В декабре 2020-го глянцевый журнал «Большой» приостановил выпуск новых номеров, а в январе главный редактор издания Дмитрий Новицкий задумался о том, чтобы уехать из Беларуси. KYKY перепечатывает грустный, но жизненный пост Дмитрия о том, что сейчас испытывают многие беларусы.
Разглядывая ритм жизни бабушки, я всегда переживал. Мне казалось, жить можно медленнее, делать меньше, думать больше.
Чуть позже я стал уверен, что лангольеры просто украли жизнь ее поколения. Сначала война, потом работаешь за трудодни, а потом, когда отдали паспорт, уже привык, втянулся. А потом и деньги все сгорели, и коммунизм – мираж. Как Саграда: не достроили, но начали капитальный ремонт. Капитальный ремонт здания ГУЛАГа меня больше всего волнует. Я-то думал, все закончилось! Шаламов, Солженицын, почитали, обсудили, разошлись. А тут как в анекдоте, границу на замок, и всех обратно.
Мы теряем время. Каждое такое движение – это потерянное время. Мы отстаем от мира, жаль.
Каким был Минск в 2019-м? Ооо, он волновал меня, словно Наташу – первый бал. Живая, берлинская Октябрьская. Странная Зыбицкая – город жил. И бизнес жил. Город встрепенулся, в 2019-м я чувствовал себя в Европе. Ну, почти.
А сейчас они забросили меня обратно в свой совок. С тайными вечерями Ежова и друзей, с воронками у домов. Эти воронки – воронки, засасывающие время. Мотающие стрелки часов примерно в 1942. Оккупация, надежды мало, но она есть.
Сколько времени нужно, чтобы победить? Чтобы вернуться в наше время? Наше, в котором нам, профессионалам, комфортно жить. Не выживать. Сколько фотографов по миру пошло? Айтишников уехало? Бизнесменов убежало?
Как говорил один рокер, в хорошем роке есть ЭТО. И в хорошем городе есть ЭТО. И в хорошем времени есть ЭТО, ты чувствуешь, как все, и всё вокруг прет. В Минске ЭТО начинало появляться.
Сейчас исчезло. Менты по подворотням. Воронки к подъездам. Захлопни пасть и завали е**ло, в скворечник, сука, захотел?
Не хочу терять время.
Не хочу, как бабушка и дед, всю жизнь маршировать с колен. Не хочу, как папа и мама, полжизни поднимать на ноги детей, по сути, выживая. Я даже не про деньги. Я про ЭТО. Про тот стон, что у нас жизнью зовется.

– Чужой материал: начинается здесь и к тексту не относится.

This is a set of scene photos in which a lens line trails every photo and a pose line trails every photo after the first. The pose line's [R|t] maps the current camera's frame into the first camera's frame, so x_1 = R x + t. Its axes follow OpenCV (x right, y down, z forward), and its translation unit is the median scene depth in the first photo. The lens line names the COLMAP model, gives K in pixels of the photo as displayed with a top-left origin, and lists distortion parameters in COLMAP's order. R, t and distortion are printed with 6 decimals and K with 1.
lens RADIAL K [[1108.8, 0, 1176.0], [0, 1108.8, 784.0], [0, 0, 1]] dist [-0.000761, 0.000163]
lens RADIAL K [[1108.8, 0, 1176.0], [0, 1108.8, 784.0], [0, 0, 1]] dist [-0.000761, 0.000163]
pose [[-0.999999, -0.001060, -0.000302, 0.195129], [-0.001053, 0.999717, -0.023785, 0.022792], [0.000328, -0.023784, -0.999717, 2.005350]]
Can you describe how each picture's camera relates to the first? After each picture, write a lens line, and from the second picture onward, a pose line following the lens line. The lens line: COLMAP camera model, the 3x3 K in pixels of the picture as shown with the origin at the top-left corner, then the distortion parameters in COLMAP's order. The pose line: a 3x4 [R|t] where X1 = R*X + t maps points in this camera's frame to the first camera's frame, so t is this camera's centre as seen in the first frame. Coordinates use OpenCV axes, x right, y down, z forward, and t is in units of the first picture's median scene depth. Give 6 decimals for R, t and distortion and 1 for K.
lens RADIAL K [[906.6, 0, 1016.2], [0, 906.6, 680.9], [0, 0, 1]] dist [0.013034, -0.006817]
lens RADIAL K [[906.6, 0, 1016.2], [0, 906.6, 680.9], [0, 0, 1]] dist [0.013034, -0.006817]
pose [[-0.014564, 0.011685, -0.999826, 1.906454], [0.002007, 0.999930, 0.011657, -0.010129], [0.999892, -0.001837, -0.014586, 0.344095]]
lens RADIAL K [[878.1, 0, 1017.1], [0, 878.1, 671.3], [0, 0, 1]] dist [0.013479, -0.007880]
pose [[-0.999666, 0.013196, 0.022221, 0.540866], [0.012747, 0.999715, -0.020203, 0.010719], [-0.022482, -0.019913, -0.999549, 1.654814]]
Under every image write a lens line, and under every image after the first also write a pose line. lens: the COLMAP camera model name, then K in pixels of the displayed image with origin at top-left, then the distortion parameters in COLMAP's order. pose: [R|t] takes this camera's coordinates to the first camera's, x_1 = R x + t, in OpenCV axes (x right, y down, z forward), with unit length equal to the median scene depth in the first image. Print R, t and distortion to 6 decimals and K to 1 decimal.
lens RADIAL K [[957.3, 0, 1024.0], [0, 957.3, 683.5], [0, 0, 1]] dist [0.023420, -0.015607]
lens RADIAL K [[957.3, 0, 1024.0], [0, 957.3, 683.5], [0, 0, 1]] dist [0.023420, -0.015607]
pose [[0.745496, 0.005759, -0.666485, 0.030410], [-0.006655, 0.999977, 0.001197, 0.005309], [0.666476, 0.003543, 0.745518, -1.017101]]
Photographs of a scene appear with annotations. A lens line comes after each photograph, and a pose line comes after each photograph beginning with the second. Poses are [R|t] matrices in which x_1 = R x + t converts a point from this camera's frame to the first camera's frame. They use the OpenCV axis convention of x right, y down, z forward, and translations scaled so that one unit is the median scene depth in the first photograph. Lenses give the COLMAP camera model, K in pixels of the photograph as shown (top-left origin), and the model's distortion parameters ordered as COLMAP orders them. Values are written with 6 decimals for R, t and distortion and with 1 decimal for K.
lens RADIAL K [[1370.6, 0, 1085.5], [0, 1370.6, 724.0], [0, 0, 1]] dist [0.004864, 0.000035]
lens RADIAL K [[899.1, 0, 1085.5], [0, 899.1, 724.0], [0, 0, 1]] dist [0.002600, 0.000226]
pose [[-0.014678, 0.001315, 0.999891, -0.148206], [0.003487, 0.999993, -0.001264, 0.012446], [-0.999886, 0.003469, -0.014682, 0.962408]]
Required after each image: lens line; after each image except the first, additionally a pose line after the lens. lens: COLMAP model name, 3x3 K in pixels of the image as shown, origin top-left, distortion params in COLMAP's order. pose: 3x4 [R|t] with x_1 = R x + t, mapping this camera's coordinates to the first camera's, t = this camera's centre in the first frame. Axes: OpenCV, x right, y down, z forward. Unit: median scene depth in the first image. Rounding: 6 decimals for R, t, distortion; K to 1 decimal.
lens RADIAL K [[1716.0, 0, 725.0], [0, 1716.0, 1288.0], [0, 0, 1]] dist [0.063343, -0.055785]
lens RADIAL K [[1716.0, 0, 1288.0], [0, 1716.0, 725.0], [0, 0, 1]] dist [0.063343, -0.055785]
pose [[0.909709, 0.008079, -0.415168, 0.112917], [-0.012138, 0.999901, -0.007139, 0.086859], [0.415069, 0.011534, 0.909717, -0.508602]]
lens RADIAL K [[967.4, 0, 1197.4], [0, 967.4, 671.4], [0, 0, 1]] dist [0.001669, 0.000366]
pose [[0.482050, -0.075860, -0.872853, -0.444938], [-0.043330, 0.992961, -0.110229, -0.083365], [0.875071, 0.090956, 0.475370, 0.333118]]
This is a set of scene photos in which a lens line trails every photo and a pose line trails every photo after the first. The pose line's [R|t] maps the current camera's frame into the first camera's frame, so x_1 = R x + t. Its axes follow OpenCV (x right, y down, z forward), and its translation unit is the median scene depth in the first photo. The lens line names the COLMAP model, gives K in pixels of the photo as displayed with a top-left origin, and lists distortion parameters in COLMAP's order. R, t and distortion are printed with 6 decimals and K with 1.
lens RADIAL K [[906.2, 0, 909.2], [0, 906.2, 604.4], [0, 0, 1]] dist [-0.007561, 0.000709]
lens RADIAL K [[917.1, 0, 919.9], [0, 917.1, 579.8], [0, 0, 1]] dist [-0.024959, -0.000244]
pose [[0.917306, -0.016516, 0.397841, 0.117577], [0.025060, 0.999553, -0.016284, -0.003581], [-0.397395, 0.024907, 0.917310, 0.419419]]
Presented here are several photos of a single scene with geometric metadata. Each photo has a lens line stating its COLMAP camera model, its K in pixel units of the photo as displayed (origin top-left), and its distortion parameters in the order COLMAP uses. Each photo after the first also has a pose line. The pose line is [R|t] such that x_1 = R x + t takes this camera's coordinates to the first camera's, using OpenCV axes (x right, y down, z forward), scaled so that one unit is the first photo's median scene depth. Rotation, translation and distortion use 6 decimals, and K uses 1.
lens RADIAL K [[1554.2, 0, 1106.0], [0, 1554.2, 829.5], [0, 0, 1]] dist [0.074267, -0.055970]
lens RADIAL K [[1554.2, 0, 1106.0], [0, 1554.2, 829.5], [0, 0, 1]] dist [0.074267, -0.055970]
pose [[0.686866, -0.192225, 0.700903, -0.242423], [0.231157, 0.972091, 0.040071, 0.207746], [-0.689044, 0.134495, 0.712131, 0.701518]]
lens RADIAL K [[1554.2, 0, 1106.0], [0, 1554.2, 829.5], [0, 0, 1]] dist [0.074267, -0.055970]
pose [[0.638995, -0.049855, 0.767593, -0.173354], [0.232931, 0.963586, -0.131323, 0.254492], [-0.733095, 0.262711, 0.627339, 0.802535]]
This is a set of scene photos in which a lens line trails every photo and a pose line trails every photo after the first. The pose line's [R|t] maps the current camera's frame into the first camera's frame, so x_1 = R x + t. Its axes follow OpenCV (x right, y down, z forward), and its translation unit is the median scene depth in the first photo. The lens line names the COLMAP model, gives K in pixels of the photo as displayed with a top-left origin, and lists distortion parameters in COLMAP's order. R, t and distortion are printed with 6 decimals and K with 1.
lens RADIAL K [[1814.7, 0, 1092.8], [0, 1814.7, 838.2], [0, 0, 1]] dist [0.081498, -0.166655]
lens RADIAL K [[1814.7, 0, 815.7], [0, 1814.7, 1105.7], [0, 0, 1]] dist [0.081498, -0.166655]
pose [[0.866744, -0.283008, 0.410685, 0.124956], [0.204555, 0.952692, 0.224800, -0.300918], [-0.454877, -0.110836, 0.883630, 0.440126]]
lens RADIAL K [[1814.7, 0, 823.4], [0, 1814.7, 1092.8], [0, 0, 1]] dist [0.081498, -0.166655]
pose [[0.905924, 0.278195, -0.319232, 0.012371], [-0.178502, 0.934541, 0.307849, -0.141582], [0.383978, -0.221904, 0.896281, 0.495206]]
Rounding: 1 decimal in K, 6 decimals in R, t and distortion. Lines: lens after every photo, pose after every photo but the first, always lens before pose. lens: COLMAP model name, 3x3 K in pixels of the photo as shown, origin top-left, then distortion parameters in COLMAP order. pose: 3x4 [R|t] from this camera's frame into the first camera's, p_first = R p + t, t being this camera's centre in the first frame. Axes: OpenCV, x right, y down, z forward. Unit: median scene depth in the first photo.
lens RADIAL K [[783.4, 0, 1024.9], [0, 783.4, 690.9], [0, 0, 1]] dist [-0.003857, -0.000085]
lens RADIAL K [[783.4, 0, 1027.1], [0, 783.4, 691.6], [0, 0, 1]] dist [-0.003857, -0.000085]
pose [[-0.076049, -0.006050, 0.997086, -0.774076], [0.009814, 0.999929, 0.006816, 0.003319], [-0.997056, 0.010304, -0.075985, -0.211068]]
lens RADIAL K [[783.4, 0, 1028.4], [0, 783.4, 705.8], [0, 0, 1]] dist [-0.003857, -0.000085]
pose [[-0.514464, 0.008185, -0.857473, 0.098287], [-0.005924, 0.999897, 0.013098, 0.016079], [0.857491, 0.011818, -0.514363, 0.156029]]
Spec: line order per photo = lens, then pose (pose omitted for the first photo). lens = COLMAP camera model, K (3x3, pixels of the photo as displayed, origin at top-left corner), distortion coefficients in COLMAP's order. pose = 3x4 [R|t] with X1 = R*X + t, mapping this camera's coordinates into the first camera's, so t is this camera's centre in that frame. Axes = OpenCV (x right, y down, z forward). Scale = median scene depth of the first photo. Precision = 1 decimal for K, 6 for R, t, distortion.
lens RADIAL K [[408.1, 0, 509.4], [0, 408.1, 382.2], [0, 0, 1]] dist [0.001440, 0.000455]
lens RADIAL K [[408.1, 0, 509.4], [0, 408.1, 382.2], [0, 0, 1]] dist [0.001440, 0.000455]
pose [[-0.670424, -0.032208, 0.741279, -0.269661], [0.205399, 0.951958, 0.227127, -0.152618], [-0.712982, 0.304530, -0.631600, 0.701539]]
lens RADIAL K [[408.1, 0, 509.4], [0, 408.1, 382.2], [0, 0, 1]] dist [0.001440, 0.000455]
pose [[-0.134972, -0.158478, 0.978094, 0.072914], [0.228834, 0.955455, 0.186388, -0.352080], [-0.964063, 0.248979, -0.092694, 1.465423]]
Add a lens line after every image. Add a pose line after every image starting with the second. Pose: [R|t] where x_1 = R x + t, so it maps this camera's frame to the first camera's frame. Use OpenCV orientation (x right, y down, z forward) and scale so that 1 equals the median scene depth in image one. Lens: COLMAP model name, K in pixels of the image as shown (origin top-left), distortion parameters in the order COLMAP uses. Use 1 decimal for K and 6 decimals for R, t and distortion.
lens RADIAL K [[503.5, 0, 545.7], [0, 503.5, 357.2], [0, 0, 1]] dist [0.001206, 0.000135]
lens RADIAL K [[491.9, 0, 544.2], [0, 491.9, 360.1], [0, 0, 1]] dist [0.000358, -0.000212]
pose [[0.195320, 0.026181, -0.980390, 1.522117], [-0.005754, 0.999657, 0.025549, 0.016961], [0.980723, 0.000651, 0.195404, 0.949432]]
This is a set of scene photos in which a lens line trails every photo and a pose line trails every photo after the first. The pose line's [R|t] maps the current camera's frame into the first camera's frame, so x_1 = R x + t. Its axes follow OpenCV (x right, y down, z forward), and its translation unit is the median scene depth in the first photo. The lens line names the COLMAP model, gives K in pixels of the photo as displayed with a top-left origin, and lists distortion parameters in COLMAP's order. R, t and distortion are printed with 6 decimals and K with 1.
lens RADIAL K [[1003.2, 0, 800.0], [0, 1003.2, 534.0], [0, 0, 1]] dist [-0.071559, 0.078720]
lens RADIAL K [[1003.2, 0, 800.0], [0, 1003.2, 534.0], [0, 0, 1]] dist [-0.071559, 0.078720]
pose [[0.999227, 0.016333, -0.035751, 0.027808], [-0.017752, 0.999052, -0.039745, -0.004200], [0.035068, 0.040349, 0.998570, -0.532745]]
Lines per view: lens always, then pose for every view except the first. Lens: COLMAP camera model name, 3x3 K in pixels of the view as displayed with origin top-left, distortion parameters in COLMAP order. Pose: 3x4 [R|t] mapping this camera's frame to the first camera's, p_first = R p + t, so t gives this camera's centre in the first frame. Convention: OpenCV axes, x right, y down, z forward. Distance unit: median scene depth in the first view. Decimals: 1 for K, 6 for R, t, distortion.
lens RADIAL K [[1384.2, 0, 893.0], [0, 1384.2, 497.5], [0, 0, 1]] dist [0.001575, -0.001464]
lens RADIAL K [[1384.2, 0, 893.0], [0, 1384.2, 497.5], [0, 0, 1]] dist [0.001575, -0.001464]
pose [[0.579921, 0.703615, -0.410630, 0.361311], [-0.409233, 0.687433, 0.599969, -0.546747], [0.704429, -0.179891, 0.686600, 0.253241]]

Судя по всему, они хотят Иран от Бреста до Владивостока. Они хотят стать бразильским племенем. Законсервироваться в джунглях, ограничить все контакты, и каждого чужого копьем его, копьем.
Но я так не хочу. Я видел свою бабушку. Она вставала в пять. Пока я продирал глаза, она успевала даже на Луну слетать – а что поделаешь, крутиться надо. Но на вашем вертеле, я – не хочу. Я, как и миллиона 3-4, на грани переезда. В те страны, где лангольеры не избивают, не мучают людей. На грани переезда в СВОЕ время. А не в ваш вечный 1937-й.